• _Requirement_
Quote all of the material below word for word, leaving out the pictures.

[Figure understanding tasks]
******************************
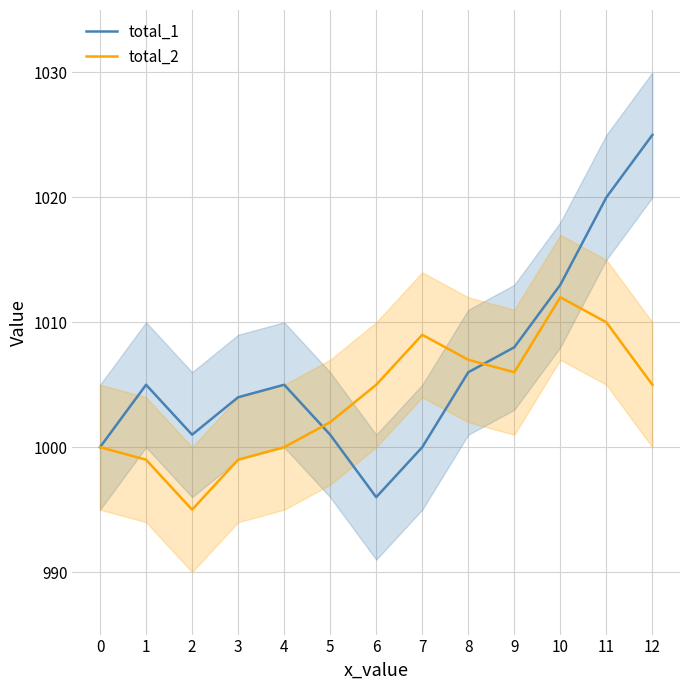

Reading right to left, transcribe all the data shown in this chart.

total_1: 1025	1020	1013	1008	1006	1000	996	1001	1005	1004	1001	1005	1000
total_2: 1005	1010	1012	1006	1007	1009	1005	1002	1000	999	995	999	1000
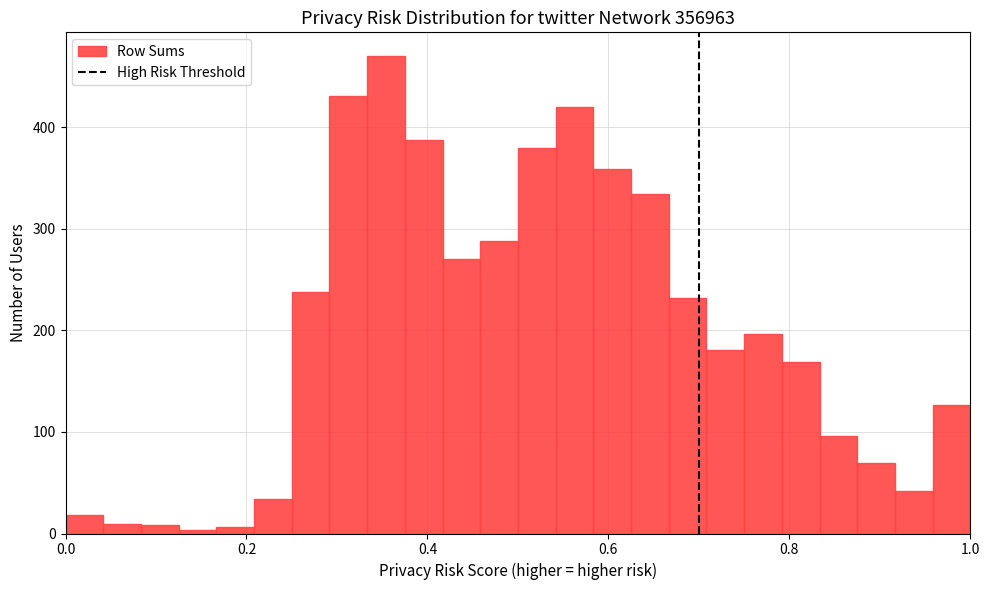

Read against the x-axis, roughly where is the centre of the tallest bar?

0.36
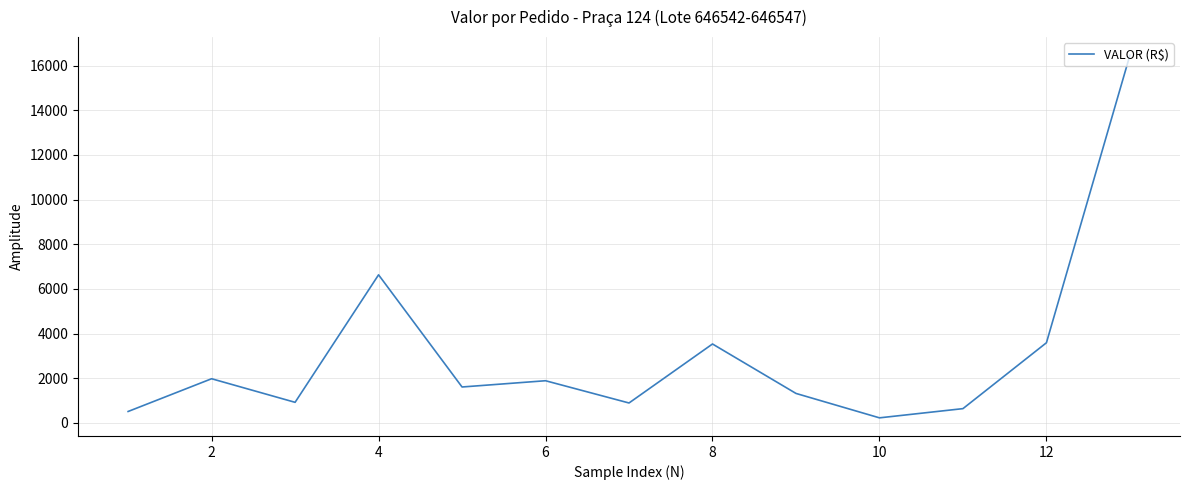

What is the sum of all values?

40186.0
******************************
• _Solution for this task_
Reading right to left, transcribe all the data shown in this chart.

total_1: 1025	1020	1013	1008	1006	1000	996	1001	1005	1004	1001	1005	1000
total_2: 1005	1010	1012	1006	1007	1009	1005	1002	1000	999	995	999	1000

Read against the x-axis, roughly where is the centre of the tallest bar?

0.36

What is the sum of all values?

40186.0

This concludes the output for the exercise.